Okay, what I want to know is that without banding the birds, how does he know it's the same hawk? This is wrong, wrong, wrong! Did I mention this is wrong? Hawks will not permanently deplete feeder birds! Sure, birds lay low when a hawk is around, but I have had Cooper's hawks nest within 100 feet of a bird feeder and I still had birds all summer.
But wait there's more. Here's his answer on hummingbird migration:
"One evening a friend called at my studio and laid a Canada goose on the table, then took a male ruby-throat hummingbird from his tobacco pouch and placed it on the head of the goose. "Al," he said, "I shot this goose down on the Cape this morning, and when I picked him up, this little fellow rolled out of his feathers. He was still alive but died in my hand." I am just as sure that ruby-throat hummingbirds will ride a goose as I am that aviators ride planes."

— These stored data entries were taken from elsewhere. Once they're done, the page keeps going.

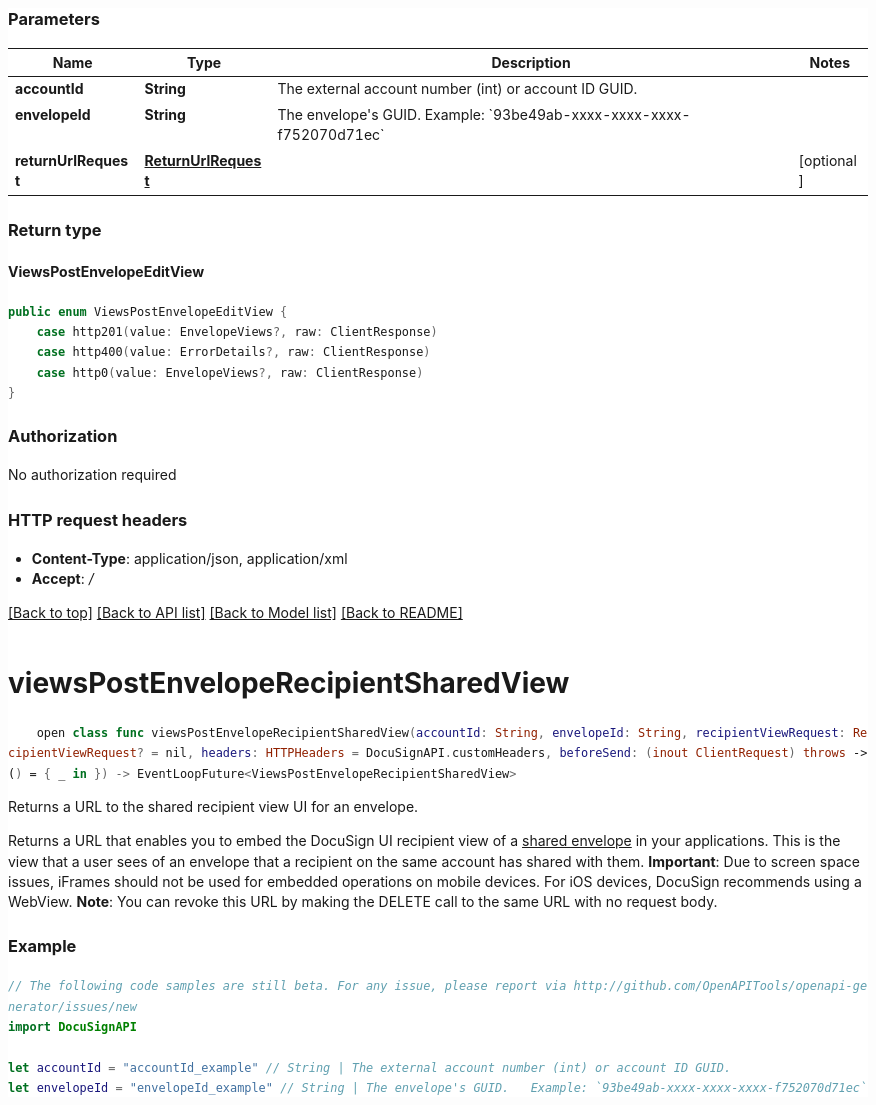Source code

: ### Parameters

Name | Type | Description  | Notes
------------- | ------------- | ------------- | -------------
 **accountId** | **String** | The external account number (int) or account ID GUID. | 
 **envelopeId** | **String** | The envelope&#39;s GUID.   Example: &#x60;93be49ab-xxxx-xxxx-xxxx-f752070d71ec&#x60;  | 
 **returnUrlRequest** | [**ReturnUrlRequest**](ReturnUrlRequest.md) |  | [optional] 

### Return type

#### ViewsPostEnvelopeEditView

```swift
public enum ViewsPostEnvelopeEditView {
    case http201(value: EnvelopeViews?, raw: ClientResponse)
    case http400(value: ErrorDetails?, raw: ClientResponse)
    case http0(value: EnvelopeViews?, raw: ClientResponse)
}
```

### Authorization

No authorization required

### HTTP request headers

 - **Content-Type**: application/json, application/xml
 - **Accept**: */*

[[Back to top]](#) [[Back to API list]](../README.md#documentation-for-api-endpoints) [[Back to Model list]](../README.md#documentation-for-models) [[Back to README]](../README.md)

# **viewsPostEnvelopeRecipientSharedView**
```swift
    open class func viewsPostEnvelopeRecipientSharedView(accountId: String, envelopeId: String, recipientViewRequest: RecipientViewRequest? = nil, headers: HTTPHeaders = DocuSignAPI.customHeaders, beforeSend: (inout ClientRequest) throws -> () = { _ in }) -> EventLoopFuture<ViewsPostEnvelopeRecipientSharedView>
```

Returns a URL to the shared recipient view UI for an envelope.

Returns a URL that enables you to embed the DocuSign UI recipient view of a [shared envelope](https://support.docusign.com/en/guides/ndse-admin-guide-share-envelopes) in your applications. This is the view that a user sees of an envelope that a recipient on the same account has shared with them.  **Important**: Due to screen space issues, iFrames should not be used for embedded operations on mobile devices. For iOS devices, DocuSign recommends using a WebView.  **Note**: You can revoke this URL by making the DELETE call to the same URL with no request body.  

### Example 
```swift
// The following code samples are still beta. For any issue, please report via http://github.com/OpenAPITools/openapi-generator/issues/new
import DocuSignAPI

let accountId = "accountId_example" // String | The external account number (int) or account ID GUID.
let envelopeId = "envelopeId_example" // String | The envelope's GUID.   Example: `93be49ab-xxxx-xxxx-xxxx-f752070d71ec` 
```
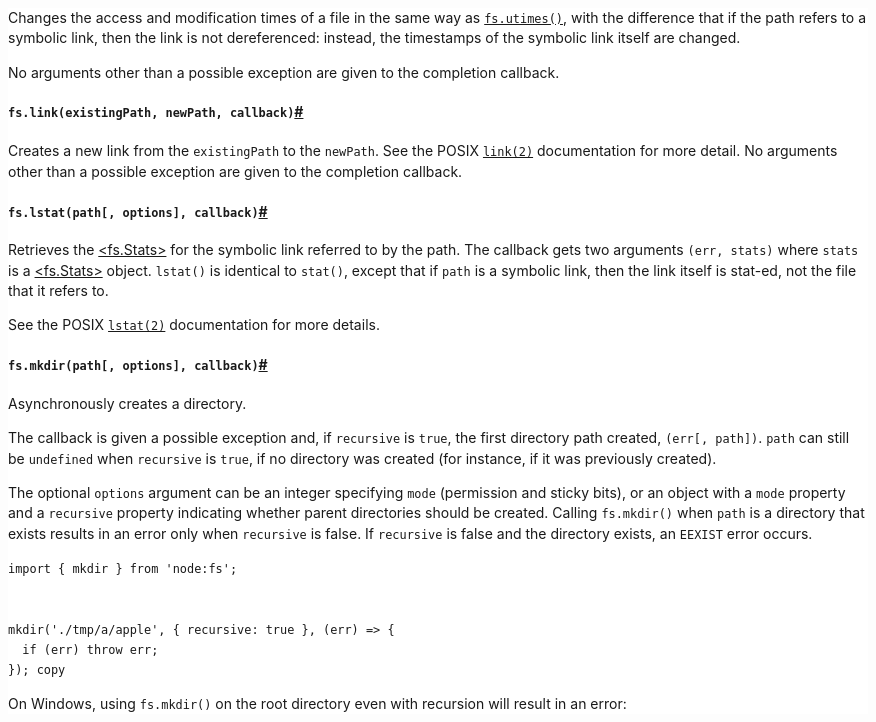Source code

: Changes the access and modification times of a file in the same way as
[`fs.utimes()`](#fsutimespath-atime-mtime-callback), with the difference that if the path refers to a symbolic
link, then the link is not dereferenced: instead, the timestamps of the
symbolic link itself are changed.

No arguments other than a possible exception are given to the completion
callback.

#### `fs.link(existingPath, newPath, callback)`[#](#fslinkexistingpath-newpath-callback)

Creates a new link from the `existingPath` to the `newPath`. See the POSIX
[`link(2)`](http://man7.org/linux/man-pages/man2/link.2.html) documentation for more detail. No arguments other than a possible
exception are given to the completion callback.

#### `fs.lstat(path[, options], callback)`[#](#fslstatpath-options-callback)

Retrieves the [<fs.Stats>](fs.html#class-fsstats) for the symbolic link referred to by the path.
The callback gets two arguments `(err, stats)` where `stats` is a [<fs.Stats>](fs.html#class-fsstats)
object. `lstat()` is identical to `stat()`, except that if `path` is a symbolic
link, then the link itself is stat-ed, not the file that it refers to.

See the POSIX [`lstat(2)`](http://man7.org/linux/man-pages/man2/lstat.2.html) documentation for more details.

#### `fs.mkdir(path[, options], callback)`[#](#fsmkdirpath-options-callback)

Asynchronously creates a directory.

The callback is given a possible exception and, if `recursive` is `true`, the
first directory path created, `(err[, path])`.
`path` can still be `undefined` when `recursive` is `true`, if no directory was
created (for instance, if it was previously created).

The optional `options` argument can be an integer specifying `mode` (permission
and sticky bits), or an object with a `mode` property and a `recursive`
property indicating whether parent directories should be created. Calling
`fs.mkdir()` when `path` is a directory that exists results in an error only
when `recursive` is false. If `recursive` is false and the directory exists,
an `EEXIST` error occurs.

```
import { mkdir } from 'node:fs';


mkdir('./tmp/a/apple', { recursive: true }, (err) => {
  if (err) throw err;
}); copy
```

On Windows, using `fs.mkdir()` on the root directory even with recursion will
result in an error:
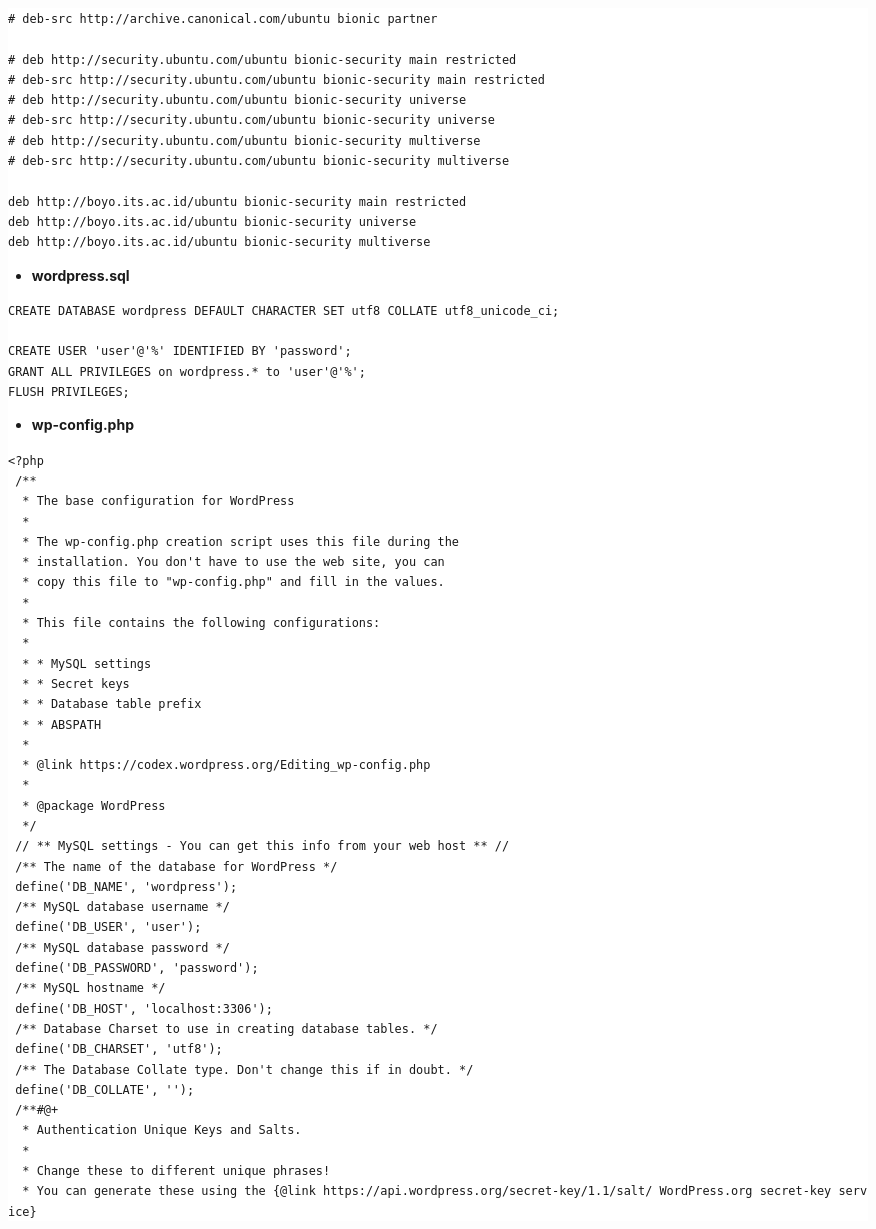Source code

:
 ```
# deb-src http://archive.canonical.com/ubuntu bionic partner

# deb http://security.ubuntu.com/ubuntu bionic-security main restricted
# deb-src http://security.ubuntu.com/ubuntu bionic-security main restricted
# deb http://security.ubuntu.com/ubuntu bionic-security universe
# deb-src http://security.ubuntu.com/ubuntu bionic-security universe
# deb http://security.ubuntu.com/ubuntu bionic-security multiverse
# deb-src http://security.ubuntu.com/ubuntu bionic-security multiverse

deb http://boyo.its.ac.id/ubuntu bionic-security main restricted
deb http://boyo.its.ac.id/ubuntu bionic-security universe
deb http://boyo.its.ac.id/ubuntu bionic-security multiverse
```

- **wordpress.sql**

```
CREATE DATABASE wordpress DEFAULT CHARACTER SET utf8 COLLATE utf8_unicode_ci;

CREATE USER 'user'@'%' IDENTIFIED BY 'password';
GRANT ALL PRIVILEGES on wordpress.* to 'user'@'%';
FLUSH PRIVILEGES;
```

- **wp-config.php**

```
<?php
 /**
  * The base configuration for WordPress
  *
  * The wp-config.php creation script uses this file during the
  * installation. You don't have to use the web site, you can
  * copy this file to "wp-config.php" and fill in the values.
  *
  * This file contains the following configurations:
  *
  * * MySQL settings
  * * Secret keys
  * * Database table prefix
  * * ABSPATH
  *
  * @link https://codex.wordpress.org/Editing_wp-config.php
  *
  * @package WordPress
  */
 // ** MySQL settings - You can get this info from your web host ** //
 /** The name of the database for WordPress */
 define('DB_NAME', 'wordpress');
 /** MySQL database username */
 define('DB_USER', 'user');
 /** MySQL database password */
 define('DB_PASSWORD', 'password');
 /** MySQL hostname */
 define('DB_HOST', 'localhost:3306');
 /** Database Charset to use in creating database tables. */
 define('DB_CHARSET', 'utf8');
 /** The Database Collate type. Don't change this if in doubt. */
 define('DB_COLLATE', '');
 /**#@+
  * Authentication Unique Keys and Salts.
  *
  * Change these to different unique phrases!
  * You can generate these using the {@link https://api.wordpress.org/secret-key/1.1/salt/ WordPress.org secret-key service}
```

I always wondered where that rumor came from. I don't know if this is the exact start but it sure did help perpetuate that myth of hummingbirds riding on geese during migration. The book is full of all sorts of his personal theories stated as fact. One of the worst being that peanut butter causes egg-binding in birds. That was new, I have to give credit for that. I had heard the myth that peanut butter sticks to the roof of birds mouths causing them to suffocate (which as NEVER been proven true or false) but the fact that it causes egg binding in female birds is a new one to me.
I'm going to have to see if I can locate the 1990s edition to see if anything has changed. If you have this book do take some of the info with a grain of salt. His techniques for getting birds to hand feed aren't too far off--basically stand still and be patient...although Alfie does warn against swallowing while birds are on the hand, apparently it makes them edgy. Who knew?
Well, this post went on longer than expected. I guess that makes my decision about going down to look at a stake out snowy owl. Ah well, tomorrow I'll be birding in Texas. I can get a look at a snowy later this winter. Whoo hoo! Texas birds and karaoke, here I come!